**AIM OF THE TASK**
Would you transcribe each of the entries exactly, with nothing added or dropped?

Dataset entries:
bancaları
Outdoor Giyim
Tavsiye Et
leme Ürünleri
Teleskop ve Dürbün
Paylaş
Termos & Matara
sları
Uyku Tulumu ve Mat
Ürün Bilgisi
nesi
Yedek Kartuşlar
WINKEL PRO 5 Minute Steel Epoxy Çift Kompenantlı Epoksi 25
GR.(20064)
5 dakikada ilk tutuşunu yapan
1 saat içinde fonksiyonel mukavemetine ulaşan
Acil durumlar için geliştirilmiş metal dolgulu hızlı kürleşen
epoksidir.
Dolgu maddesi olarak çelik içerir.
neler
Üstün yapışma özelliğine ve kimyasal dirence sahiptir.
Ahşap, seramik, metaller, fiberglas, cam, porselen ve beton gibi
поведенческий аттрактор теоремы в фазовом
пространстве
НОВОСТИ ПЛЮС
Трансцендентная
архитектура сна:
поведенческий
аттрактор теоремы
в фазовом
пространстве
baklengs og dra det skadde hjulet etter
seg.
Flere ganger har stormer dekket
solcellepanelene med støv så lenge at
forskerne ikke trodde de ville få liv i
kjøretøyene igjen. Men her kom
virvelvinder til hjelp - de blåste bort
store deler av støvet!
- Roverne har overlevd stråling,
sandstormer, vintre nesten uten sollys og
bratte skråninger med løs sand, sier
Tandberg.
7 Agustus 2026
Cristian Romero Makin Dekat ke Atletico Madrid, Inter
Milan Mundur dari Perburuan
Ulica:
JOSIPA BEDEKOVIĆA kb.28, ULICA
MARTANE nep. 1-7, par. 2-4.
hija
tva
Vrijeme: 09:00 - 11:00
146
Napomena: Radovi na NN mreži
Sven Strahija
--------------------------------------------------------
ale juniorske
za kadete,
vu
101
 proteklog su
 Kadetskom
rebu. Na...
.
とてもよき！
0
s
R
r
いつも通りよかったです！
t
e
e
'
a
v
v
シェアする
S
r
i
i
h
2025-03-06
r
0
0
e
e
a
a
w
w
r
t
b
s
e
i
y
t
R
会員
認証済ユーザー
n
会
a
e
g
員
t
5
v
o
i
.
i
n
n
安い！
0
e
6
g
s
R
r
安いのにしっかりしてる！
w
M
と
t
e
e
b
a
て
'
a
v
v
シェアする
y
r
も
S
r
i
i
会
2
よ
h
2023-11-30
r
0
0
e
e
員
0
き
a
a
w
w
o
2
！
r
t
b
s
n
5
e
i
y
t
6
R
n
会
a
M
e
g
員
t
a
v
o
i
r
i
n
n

**EXPECTED ANSWER**
bancaları
Outdoor Giyim
Tavsiye Et
leme Ürünleri
Teleskop ve Dürbün
Paylaş
Termos & Matara
sları
Uyku Tulumu ve Mat
Ürün Bilgisi
nesi
Yedek Kartuşlar
WINKEL PRO 5 Minute Steel Epoxy Çift Kompenantlı Epoksi 25
GR.(20064)
5 dakikada ilk tutuşunu yapan
1 saat içinde fonksiyonel mukavemetine ulaşan
Acil durumlar için geliştirilmiş metal dolgulu hızlı kürleşen
epoksidir.
Dolgu maddesi olarak çelik içerir.
neler
Üstün yapışma özelliğine ve kimyasal dirence sahiptir.
Ahşap, seramik, metaller, fiberglas, cam, porselen ve beton gibi
поведенческий аттрактор теоремы в фазовом
пространстве
НОВОСТИ ПЛЮС
Трансцендентная
архитектура сна:
поведенческий
аттрактор теоремы
в фазовом
пространстве
baklengs og dra det skadde hjulet etter
seg.
Flere ganger har stormer dekket
solcellepanelene med støv så lenge at
forskerne ikke trodde de ville få liv i
kjøretøyene igjen. Men her kom
virvelvinder til hjelp - de blåste bort
store deler av støvet!
- Roverne har overlevd stråling,
sandstormer, vintre nesten uten sollys og
bratte skråninger med løs sand, sier
Tandberg.
7 Agustus 2026
Cristian Romero Makin Dekat ke Atletico Madrid, Inter
Milan Mundur dari Perburuan
Ulica:
JOSIPA BEDEKOVIĆA kb.28, ULICA
MARTANE nep. 1-7, par. 2-4.
hija
tva
Vrijeme: 09:00 - 11:00
146
Napomena: Radovi na NN mreži
Sven Strahija
--------------------------------------------------------
ale juniorske
za kadete,
vu
101
 proteklog su
 Kadetskom
rebu. Na...
.
とてもよき！
0
s
R
r
いつも通りよかったです！
t
e
e
'
a
v
v
シェアする
S
r
i
i
h
2025-03-06
r
0
0
e
e
a
a
w
w
r
t
b
s
e
i
y
t
R
会員
認証済ユーザー
n
会
a
e
g
員
t
5
v
o
i
.
i
n
n
安い！
0
e
6
g
s
R
r
安いのにしっかりしてる！
w
M
と
t
e
e
b
a
て
'
a
v
v
シェアする
y
r
も
S
r
i
i
会
2
よ
h
2023-11-30
r
0
0
e
e
員
0
き
a
a
w
w
o
2
！
r
t
b
s
n
5
e
i
y
t
6
R
n
会
a
M
e
g
員
t
a
v
o
i
r
i
n
n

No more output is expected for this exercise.